- OBJETIVO DEL EJERCICIO -
Según el extracto proporcionado, ¿con qué enseñanzas no envuelve contradicción el dogma católico de la necesidad de la Iglesia para la salvación?

- EXTRACTO PROPORCIONADO -

--------------------------------

Así, pues, es perfectamente posible para un hombre morir
“fuera” de la vera Iglesia y ser excluído por siempre de la Visión Beatífica
sin que se le impute como pecado su ignorancia de la vera Iglesia o religión. Esto
es precisamente lo que Pío IX dijo en la Singulari quadam. Como
lo muestra el contexto, lo dijo como parte de su explicación del hecho de que el
dogma Católico de la necesidad de la Iglesia para la salvación, de ninguna
manera envuelve una contradicción con las enseñanzas sobre la soberana
misericordia y justicia de Dios.

--------------------------------

- DATOS ALMACENADOS -
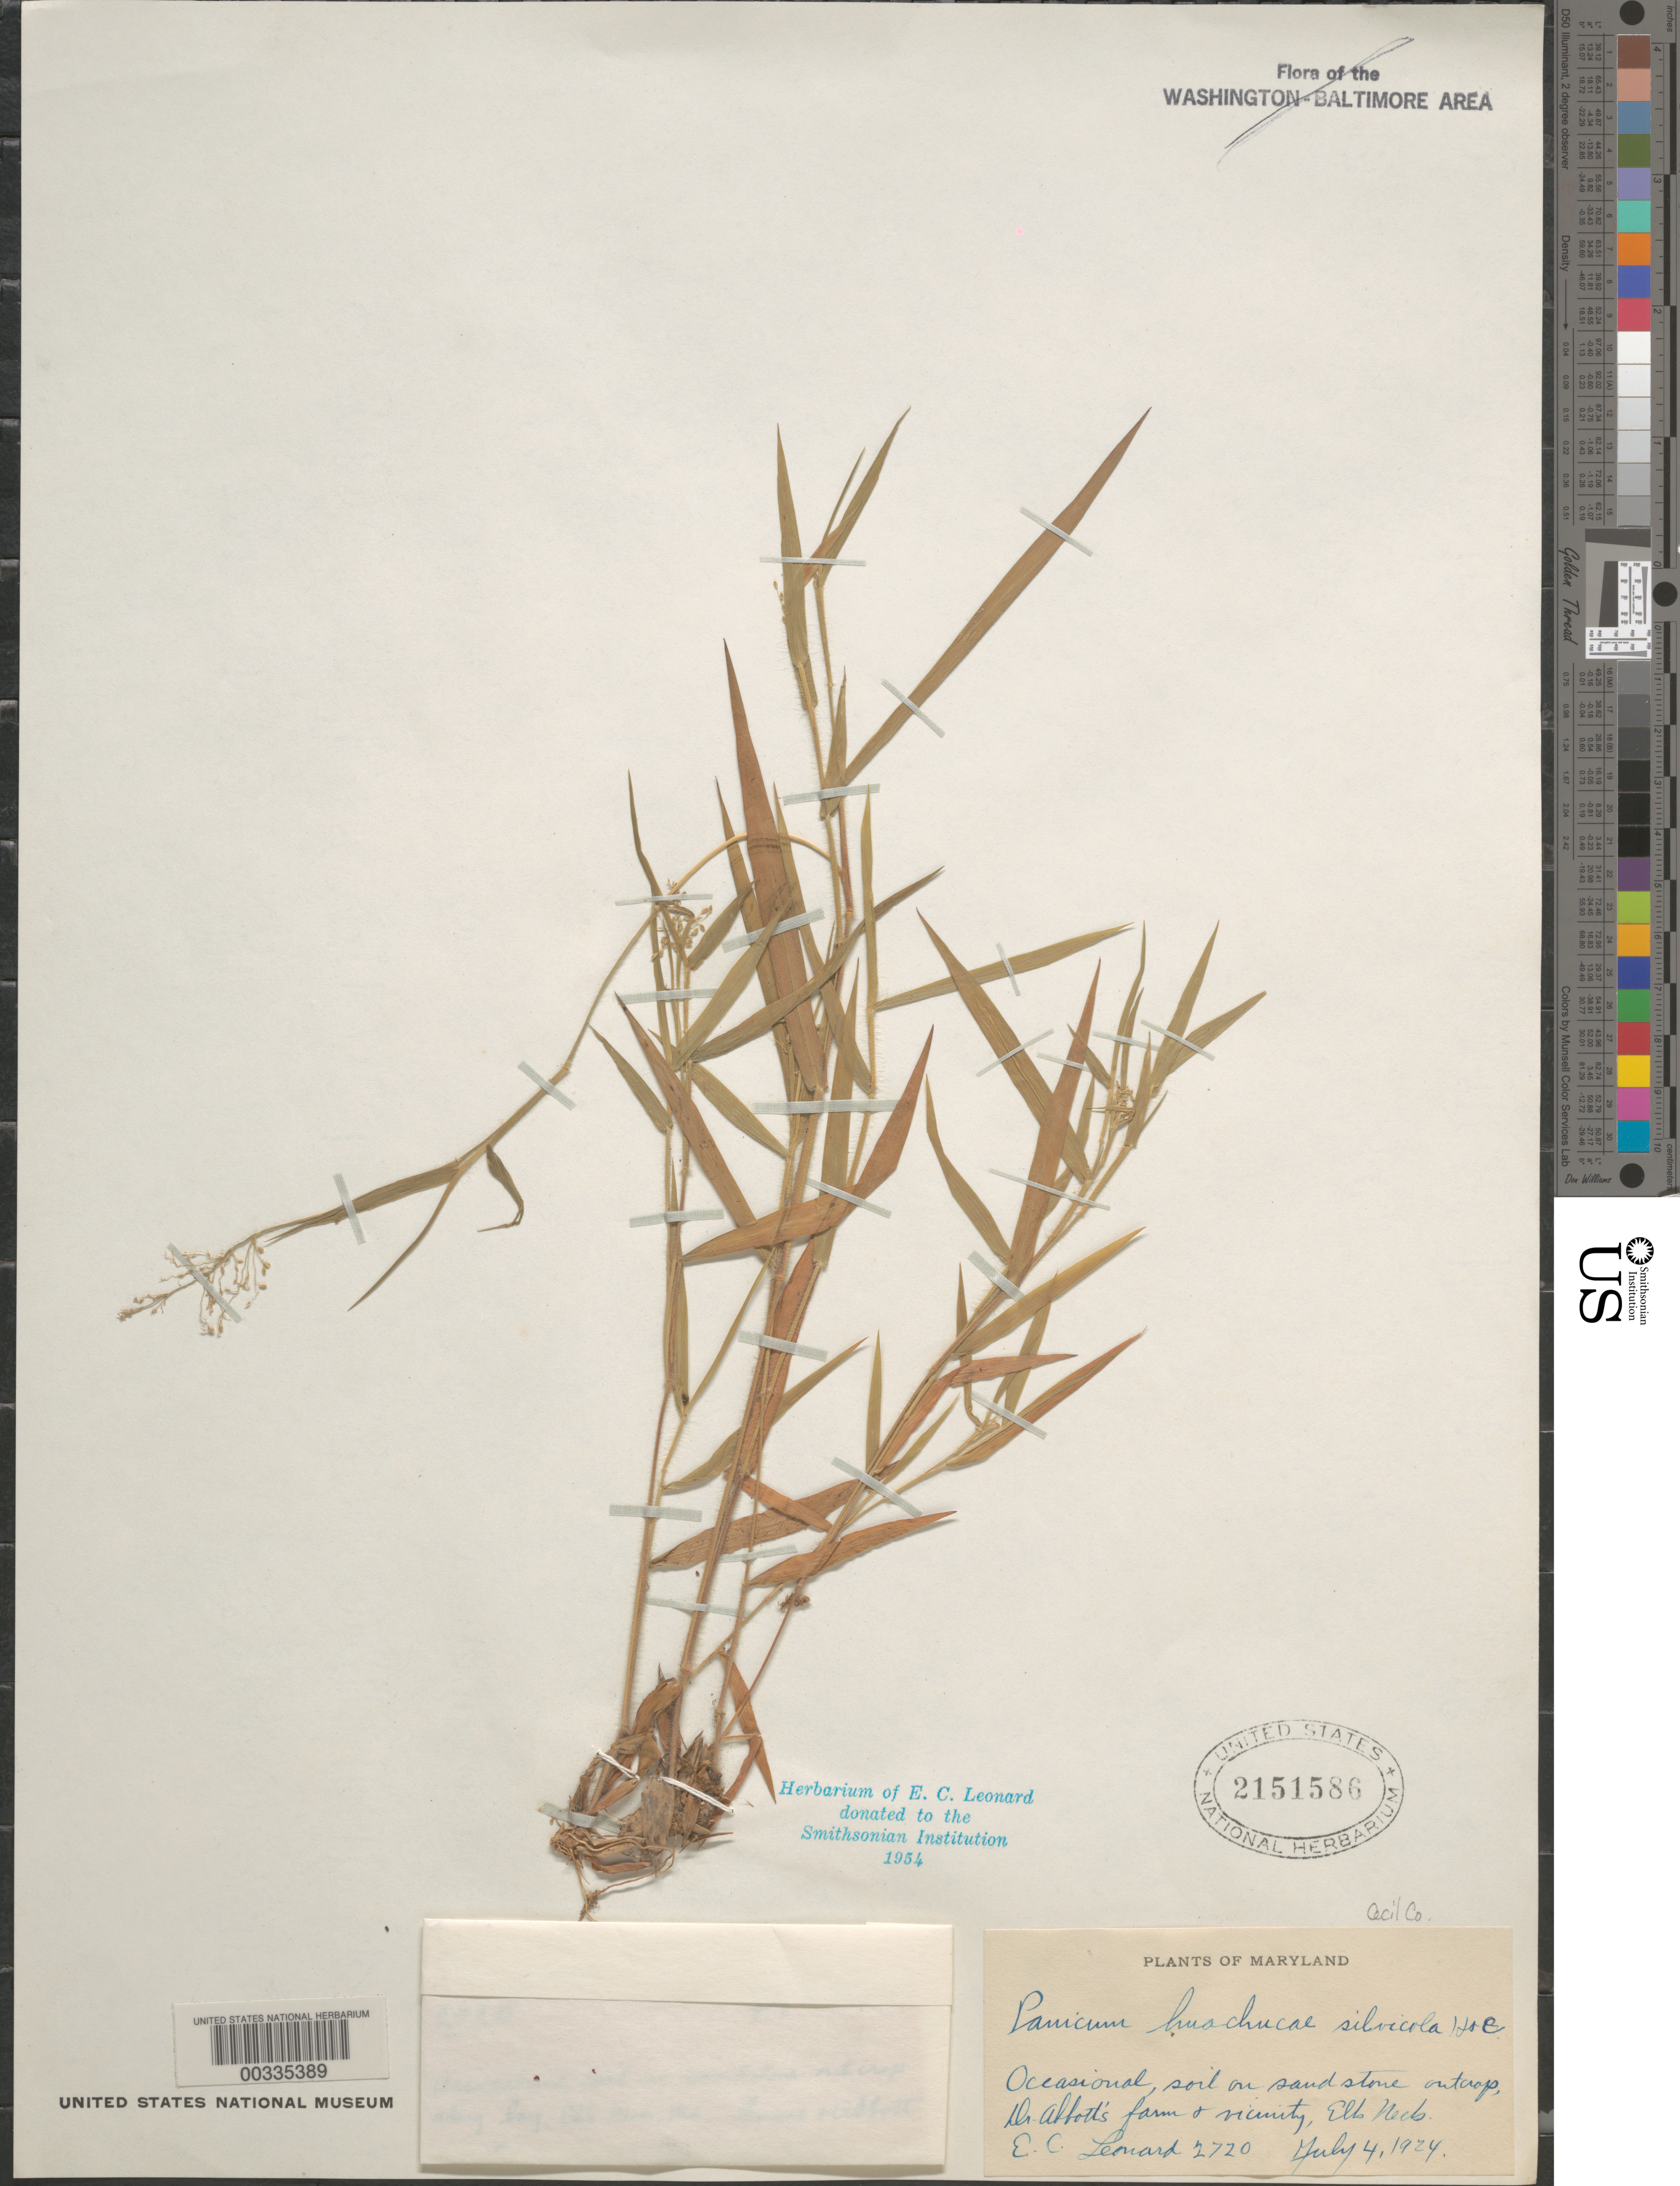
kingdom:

--------------------------------

- RESPUESTA COMPLETA -
Con las enseñanzas sobre la soberana misericordia y justicia de Dios.